A questão central que envolve o mistério da Trindade, entretanto, é preservada. Elousia, Jesus e Sarayu, apesar de pessoas distintas, são apresentados como sendo um só Deus. Além disso, o aspecto relacional da Trindade, tão importante para explicar a natureza do amor de Deus pela humanidade, também é bastante ressaltado, assim como a coexistência das duas naturezas, humana e divina, na pessoa de Cristo. “Sou totalmente Deus, mas sou humano até o âmago.” (p. 103).
Como pontos duvidosos, que não chegam a ser negativos, justamente pela falta de rigor teológico proposto pela obra, podem ser apontados a possível sugestão de um universalismo e, talvez, um escorregão pelo panteísmo ou panenteísmo.
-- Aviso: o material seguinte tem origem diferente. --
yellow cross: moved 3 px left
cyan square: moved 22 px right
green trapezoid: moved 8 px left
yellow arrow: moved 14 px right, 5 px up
Jesus inicialmente é apresentado não como o único caminho que leva ao Pai, como na Revelação, mas como o melhor caminho. “Eu sou o melhor modo que qualquer humano pode ter de se relacionar com Papai ou com Sarayu.” (p. 101). Posteriormente, entretanto, aparece uma possível explicação. Ou não. Fica a dúvida.

“Os que me amam estão em todos os sistemas que existem. São budistas ou mórmons, batistas ou muçulmanos, democratas, republicanos e muitos que não votam nem fazem parte de qualquer instituição religiosa. Tenho seguidores que foram assassinos e muitos que eram hipócritas. Há banqueiros, jogadores, americanos e iraquianos, judeus e palestinos. Não tenho desejo de torná-los cristãos, mas quero me juntar a eles em seu processo para se transformarem em filhos e filhas do Papai, em irmãos e irmãs, em meus amados. [...] A maioria das estradas não leva a lugar nenhum. O que isso significa é que eu viajarei por qualquer estrada para encontrar vocês” (p. 169).

Em outra parte, há a seguinte afirmação: “Deus, que é a base de todo o ser, mora dentro, em volta e através de todas as coisas, e emerge em última instância como o real. Qualquer aparência que mascare essa verdade está destinada a cair.” (p. 102). Aqui, portanto, também permanece a dúvida se é de fato uma declaração panenteísta ou apenas a falta do rigor teológico característica desse tipo de literatura.
A obra aborda ainda, além das questões já citadas, o problema do mal e a questão referente à liberdade humana e soberania divina. No primeiro caso, o autor segue o pensamento de Agostinho de Hipona, apresentando o mal não como uma estrutura ontológica, mas como ausência do bem. No segundo, o autor, assim como a própria Bíblia, não procura apresentar uma resposta à questão, mas, simplesmente, afirma tanto a liberdade humana quanto a soberania de Deus como processos indiscerníveis que não podem ser entendidos de forma separada.
De uma forma geral, o livro vale muito a pena. As pesadas críticas que recebeu por setores mais conservadores da igreja, tanto na tradição católica quanto na protestante, revelam muito mais o medo diante de um período de transição e incertezas, características da pós-modernidade, do que uma crítica bem sustentada em argumentos sólidos. De qualquer forma, e isso deve ficar claro, A Cabana continuará sendo somente uma obra de ficção.